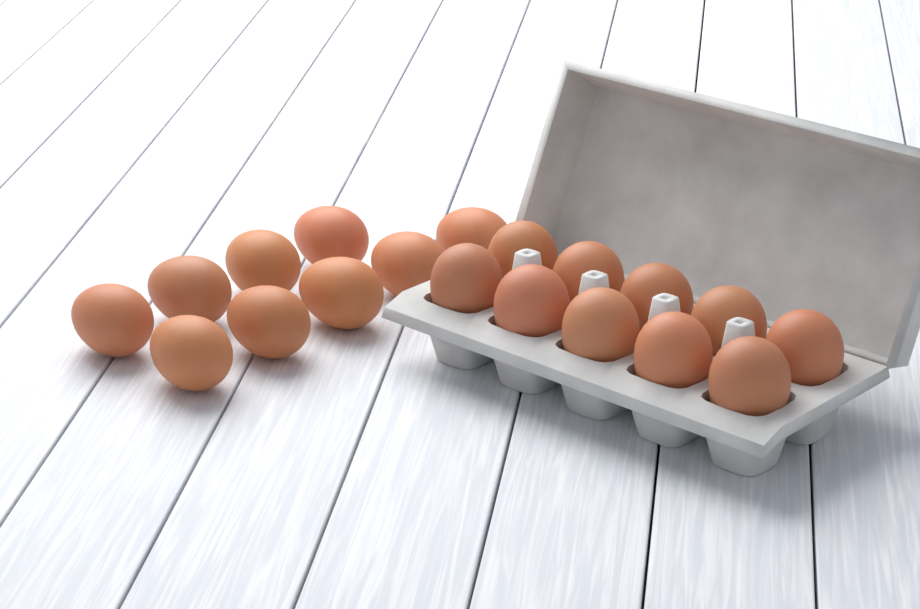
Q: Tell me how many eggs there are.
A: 19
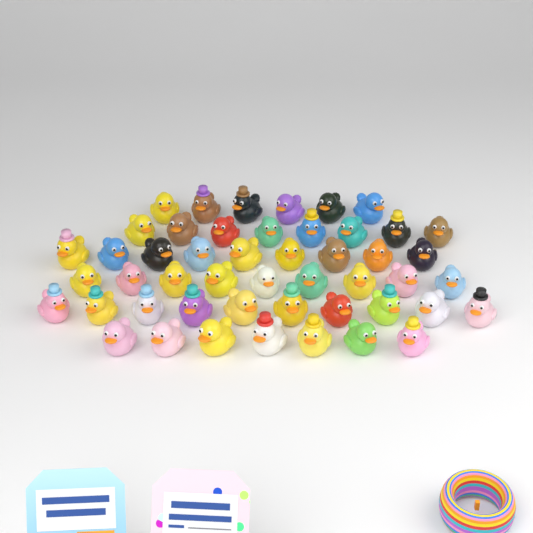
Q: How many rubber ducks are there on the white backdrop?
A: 49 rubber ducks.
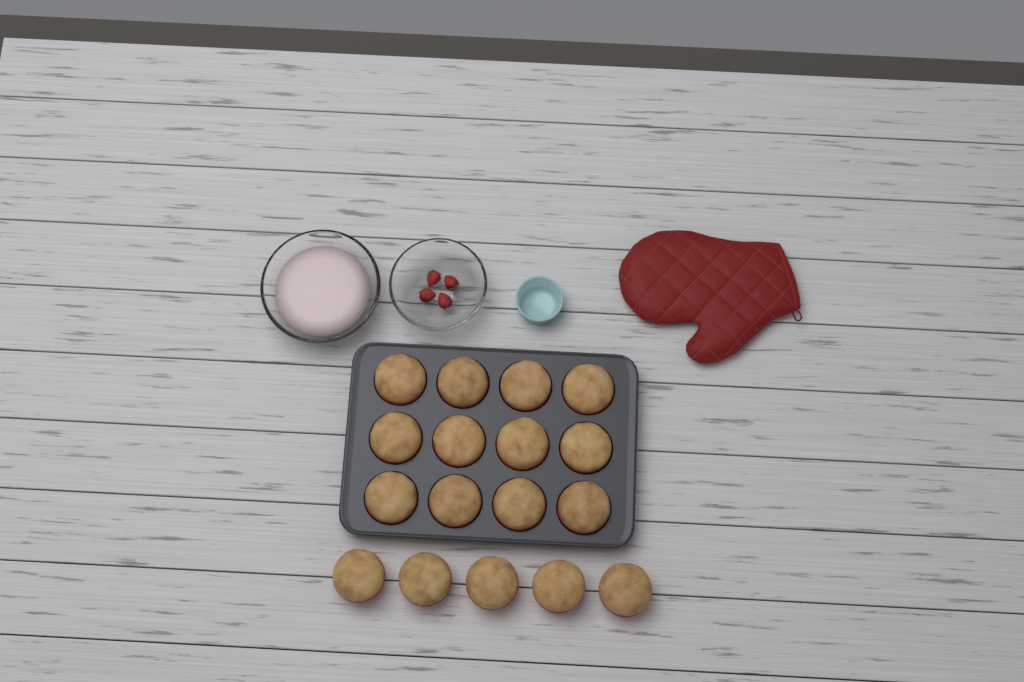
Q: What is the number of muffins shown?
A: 17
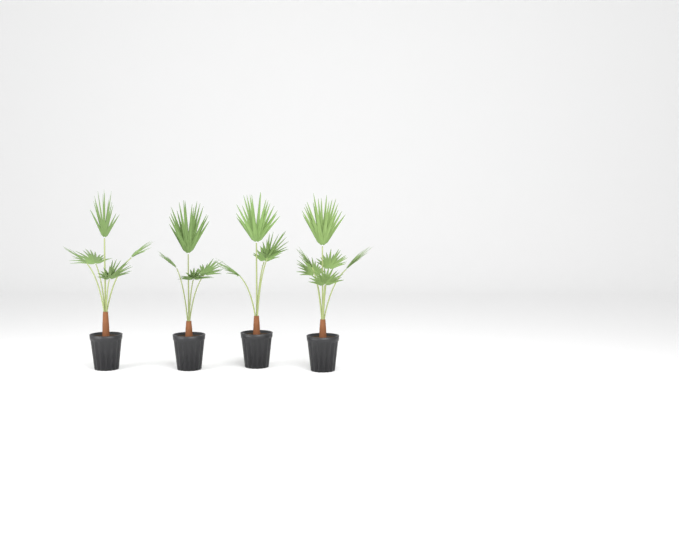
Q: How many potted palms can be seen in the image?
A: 4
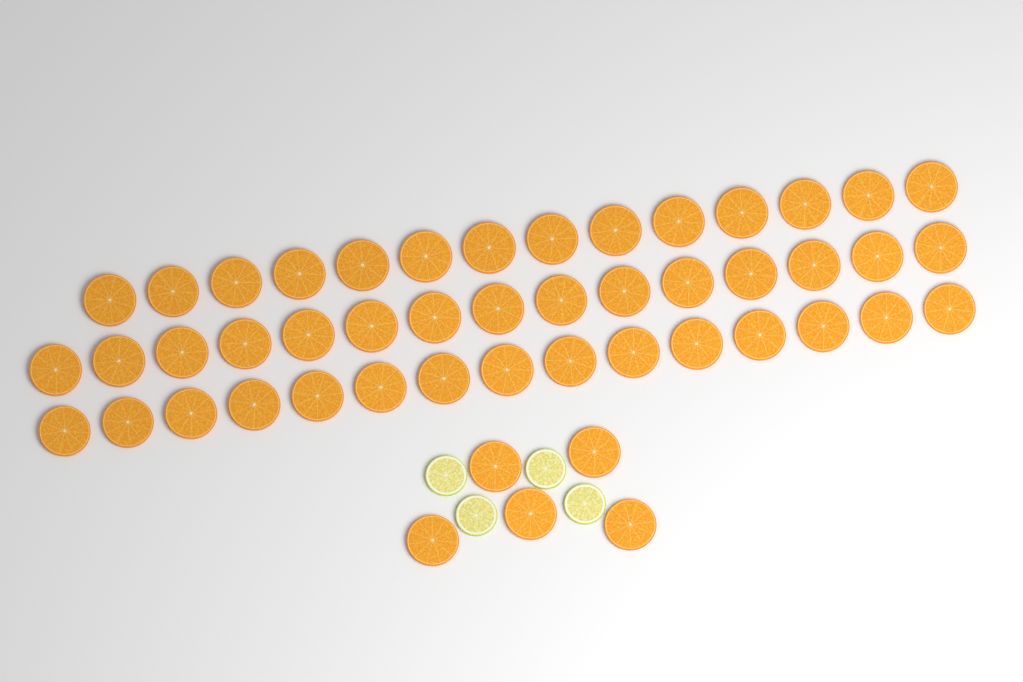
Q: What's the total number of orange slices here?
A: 49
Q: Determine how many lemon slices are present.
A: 4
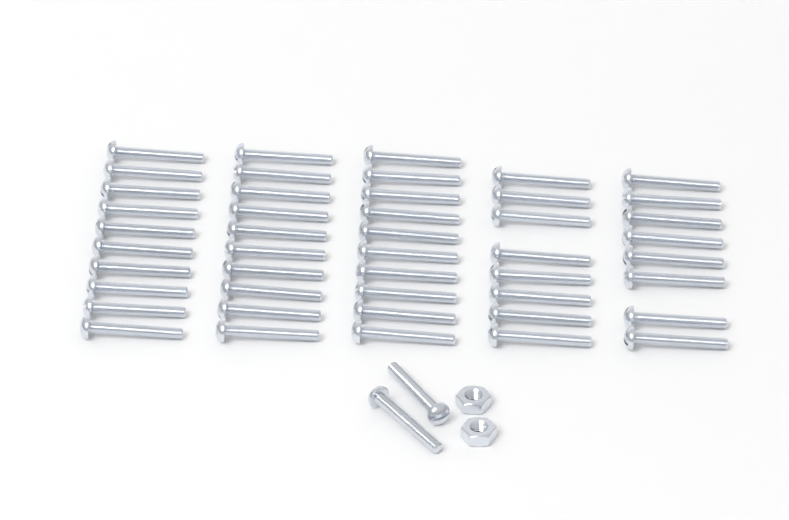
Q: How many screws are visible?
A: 48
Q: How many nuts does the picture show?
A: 2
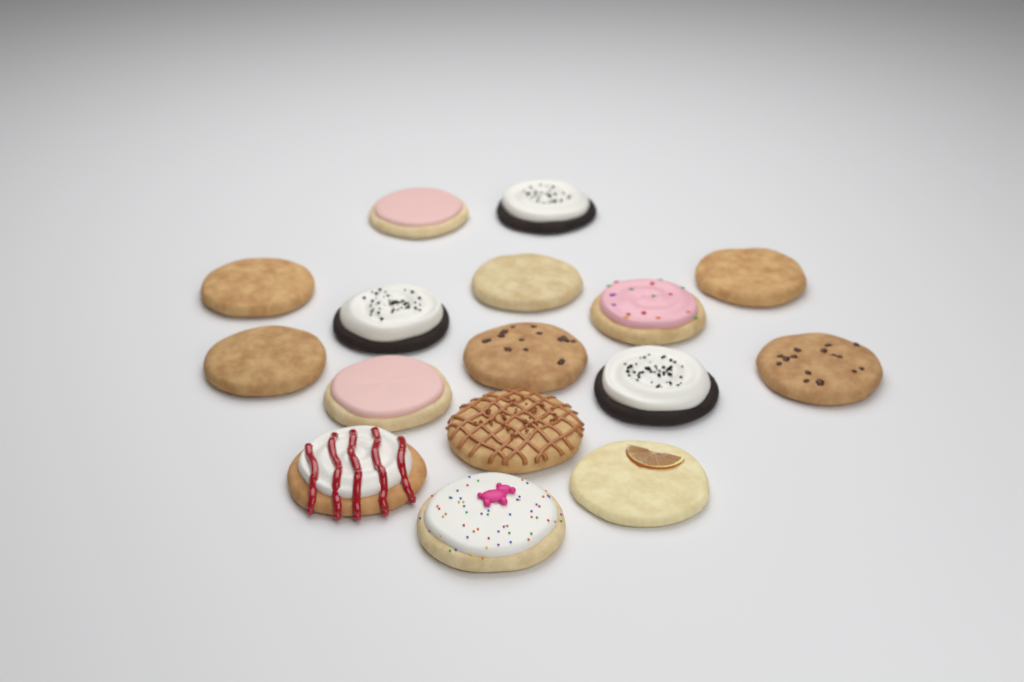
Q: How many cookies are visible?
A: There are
+===+
* INSTRUCTIONS TO FOLLOW: Reproduce all of the records above word for word, leaving out the pictures.

* SOLVED PROBLEM:
Q: Tell me how many eggs there are.
A: 19
Q: How many rubber ducks are there on the white backdrop?
A: 49 rubber ducks.
Q: What is the number of muffins shown?
A: 17
Q: How many potted palms can be seen in the image?
A: 4
Q: What's the total number of orange slices here?
A: 49
Q: Determine how many lemon slices are present.
A: 4
Q: How many screws are visible?
A: 48
Q: How many nuts does the picture show?
A: 2
Q: How many cookies are visible?
A: There are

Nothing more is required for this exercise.